Arraying the potential adoption of bitcoins against those historical rates, the study stated that "if [bitcoin’s] the adoption rate follows the widely used technologies, could create a demand for electricity able to produce enough emissions to exceed 2 ° C of global warming in a few decades ".

Reducing emissions to keep heating below 2 ° C is already considered a very difficult challenge given the growing human population and consumption, as well as a lack of political will. Then Bitcoin arrived.

Methods and accuracy

The Mora document used 2017 as the reference year for calculating the energy cost of the Bitcoin network in terms of CO2 consumption. To calculate their figure, the paper's researchers randomly chose from a list of appropriately modern bitcoin mining hardware (2017) for each extracted block, and an average of electricity consumption.

The team then tracked the countries' positions of each product block during that year and, using a formula of average CO2 emissions in each country where each PoW calculation was "likely to be resolved", a & # 39, specific CO2 rate for each block country based on average energy consumption. The addition of these calculations gave Mora a figure of 69 tonnes of CO2 consumed in 2017.

This figure is far higher than other estimates, and indeed the rate of CO2 emissions from the bitcoin network is a very controversial topic. But critically, Mora's study did not derive energy consumption assumptions from an estimated percentage of profits used to pay for electricity as it is common, but rather directly from the average consumption specifications of mining machines – circumventing one of the disagreements more controversial on this topic.

A Bitcoin Cash fan?

The paper believes that improvements in bitcoin mining hardware could mitigate the impact of mining, due to an increase in efficiency. but warns that "the reduction of the carbon footprint of Bitcoin should not be based solely on hardware yet to be developed, but include simple changes to the general system, such as adding more transactions per block or reducing the difficulty or of the time necessary to resolve the work test. "

The battle of the size of the bitcoin blocks is one of the problems that led to Bitcoin Bitcoin Cash (BCH) forks last year, with BCH opting for larger blocks. The larger blocks are equivalent to a lower competition for mining power and therefore to PoW operations of less difficulty.

The reduction in the difficulty of the PoW algorithm, in the event that the popularity and adoption of bitcoin continues to increase, nevertheless seems unlikely, since a price increase will mean an increase in competition for mining blocks, even after halving next year.
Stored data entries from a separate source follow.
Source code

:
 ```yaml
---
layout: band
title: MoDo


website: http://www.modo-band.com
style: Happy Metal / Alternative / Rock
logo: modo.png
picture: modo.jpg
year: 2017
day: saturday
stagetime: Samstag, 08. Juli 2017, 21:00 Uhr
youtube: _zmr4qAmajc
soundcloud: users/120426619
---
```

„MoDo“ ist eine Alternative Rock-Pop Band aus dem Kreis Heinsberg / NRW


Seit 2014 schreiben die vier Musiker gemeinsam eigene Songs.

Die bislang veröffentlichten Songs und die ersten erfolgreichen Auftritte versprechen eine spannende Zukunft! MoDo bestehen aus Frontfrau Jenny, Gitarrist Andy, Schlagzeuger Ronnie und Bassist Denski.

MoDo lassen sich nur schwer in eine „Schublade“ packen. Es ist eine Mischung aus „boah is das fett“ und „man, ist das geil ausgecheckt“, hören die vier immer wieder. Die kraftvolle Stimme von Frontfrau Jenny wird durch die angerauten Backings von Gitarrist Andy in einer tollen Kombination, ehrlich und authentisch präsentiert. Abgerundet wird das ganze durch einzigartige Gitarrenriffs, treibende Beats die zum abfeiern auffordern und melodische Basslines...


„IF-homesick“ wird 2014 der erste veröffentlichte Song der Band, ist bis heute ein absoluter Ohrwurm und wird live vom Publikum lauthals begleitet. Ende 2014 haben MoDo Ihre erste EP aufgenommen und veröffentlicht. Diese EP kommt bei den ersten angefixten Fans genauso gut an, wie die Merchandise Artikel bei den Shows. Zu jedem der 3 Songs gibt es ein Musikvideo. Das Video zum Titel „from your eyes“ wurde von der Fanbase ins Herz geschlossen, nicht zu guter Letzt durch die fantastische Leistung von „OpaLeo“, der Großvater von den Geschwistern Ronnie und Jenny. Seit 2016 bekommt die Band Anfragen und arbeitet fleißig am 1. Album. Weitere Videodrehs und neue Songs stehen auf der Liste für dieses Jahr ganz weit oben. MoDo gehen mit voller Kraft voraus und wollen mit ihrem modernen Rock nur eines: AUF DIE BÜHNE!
Another unknown is how the lightning network, a stratified offline payment protocol at the top of the Bitcoin network, will affect this if it succeeds in achieving success and adopting a widespread approach. It should necessarily drag part of the workload from the miners, as this is its precise goal; but a widespread adoption of Lightning would probably mean a much more general use of the Bitcoin network, potentially maintaining – or even increasing – the current levels of extraction requirements. In short, nobody knows what would happen.

Other topics

Bitcoin activist Andreas Antonopoulos is often questioned about the environmental damage caused by the Bitcoin network during his speeches. Usually it responds in two parts.

His first answer is that much of the production of energy is wasted in some parts of the world and that the creation of mining operations can be a form of "energy arbitrage". Secondly, it indicates the banking and financial system that the bitcoin could replace and draws attention to the huge amount of energy used to support its vast infrastructure: physical banks, office towers, data centers and the like.

Others have adopted social media in the same way, criticizing the attention of the bitcoin study in particular as being particularly harmful.